Early Detection Study
What is the purpose of this study?
The purpose of this study is to examine whether a commonly used autism screening tool works well for young children who have an older brother or sister with an Autism Spectrum Disorder (ASD).
This study is being conducted in conjunction with Vanderbilt University and the University of Connecticut.
Who may participate? What are the criteria?
Children who will be 36 months of age on or before April 30, 2014 AND
are currently 30 months or younger AND have an older sibling with ASD.
What does participation in the study mean?
Participation in this study involves completion of questionnaires and phone interviews for parents when their infant is 16 months, 24 months, and 36 months of age. After parents return the questionnaires, they are contacted to review the results and may be asked follow-up questions. Parents may then be asked to bring their infant to the UW Autism Center for up to two comprehensive evaluations. Parents may also be asked to bring in their older child with an ASD for an evaluation.
What is the time commitment for participation in the study?
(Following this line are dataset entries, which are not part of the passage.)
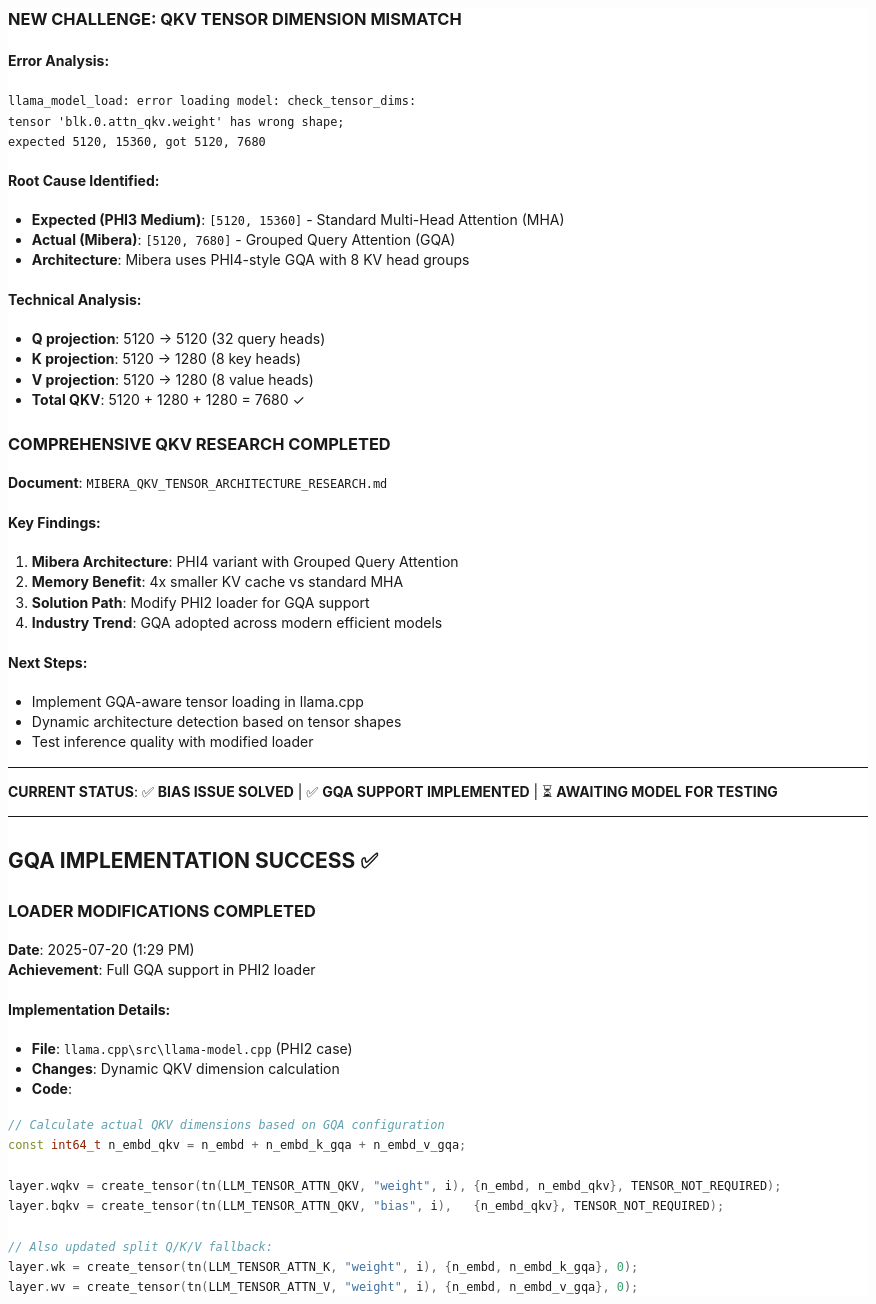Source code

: ### NEW CHALLENGE: QKV TENSOR DIMENSION MISMATCH

#### Error Analysis:
```
llama_model_load: error loading model: check_tensor_dims: 
tensor 'blk.0.attn_qkv.weight' has wrong shape; 
expected 5120, 15360, got 5120, 7680
```

#### Root Cause Identified:
- **Expected (PHI3 Medium)**: `[5120, 15360]` - Standard Multi-Head Attention (MHA)  
- **Actual (Mibera)**: `[5120, 7680]` - Grouped Query Attention (GQA)
- **Architecture**: Mibera uses PHI4-style GQA with 8 KV head groups

#### Technical Analysis:
- **Q projection**: 5120 → 5120 (32 query heads)
- **K projection**: 5120 → 1280 (8 key heads)  
- **V projection**: 5120 → 1280 (8 value heads)
- **Total QKV**: 5120 + 1280 + 1280 = 7680 ✓

### COMPREHENSIVE QKV RESEARCH COMPLETED
**Document**: `MIBERA_QKV_TENSOR_ARCHITECTURE_RESEARCH.md`

#### Key Findings:
1. **Mibera Architecture**: PHI4 variant with Grouped Query Attention
2. **Memory Benefit**: 4x smaller KV cache vs standard MHA
3. **Solution Path**: Modify PHI2 loader for GQA support
4. **Industry Trend**: GQA adopted across modern efficient models

#### Next Steps:
- Implement GQA-aware tensor loading in llama.cpp
- Dynamic architecture detection based on tensor shapes  
- Test inference quality with modified loader

---

**CURRENT STATUS**: ✅ **BIAS ISSUE SOLVED** | ✅ **GQA SUPPORT IMPLEMENTED** | ⏳ **AWAITING MODEL FOR TESTING**

---

## GQA IMPLEMENTATION SUCCESS ✅

### LOADER MODIFICATIONS COMPLETED
**Date**: 2025-07-20 (1:29 PM)  
**Achievement**: Full GQA support in PHI2 loader

#### Implementation Details:
- **File**: `llama.cpp\src\llama-model.cpp` (PHI2 case)
- **Changes**: Dynamic QKV dimension calculation
- **Code**:
```cpp
// Calculate actual QKV dimensions based on GQA configuration
const int64_t n_embd_qkv = n_embd + n_embd_k_gqa + n_embd_v_gqa;

layer.wqkv = create_tensor(tn(LLM_TENSOR_ATTN_QKV, "weight", i), {n_embd, n_embd_qkv}, TENSOR_NOT_REQUIRED);
layer.bqkv = create_tensor(tn(LLM_TENSOR_ATTN_QKV, "bias", i),   {n_embd_qkv}, TENSOR_NOT_REQUIRED);

// Also updated split Q/K/V fallback:
layer.wk = create_tensor(tn(LLM_TENSOR_ATTN_K, "weight", i), {n_embd, n_embd_k_gqa}, 0);
layer.wv = create_tensor(tn(LLM_TENSOR_ATTN_V, "weight", i), {n_embd, n_embd_v_gqa}, 0);
```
Parents will be asked to complete a number of questionnaires and respond to a number of questions over the phone. The questionnaires will take approximately 2 hours to complete, and the phone interviews may take up to 1 hour. Parents may also be asked to bring their infants to the UW Seattle campus for one or two visits, which may take two to three hours each. Participating families may be compensated up to $215 for their time and effort.
What will my family get out of the study?
By participating in the Early Detection Study, parents will receive feedback about the development of their younger child. Results from the assessments may be used for educational planning. In addition, parents will receive information that may help them monitor their child’s development and obtain referrals for additional evaluations or specialized early intervention services (if necessary) as early as possible. Parents may request and receive a report based on data from their child’s participation in the study.
What are the risks to participating in this study and what safeguards are in place to minimize any risks?
This study is approved by a human subjects committee at the University of Washington and all efforts are made to minimize any potential risks. There are no known psychological or physical risks associated with any of the procedures. Clinicians working with families in the ADS have extensive experience and expertise in working with families with children with autism and will be available to answer questions and provide additional referrals if necessary.
Whom should I contact to get involved?
This study is no longer recruiting participants.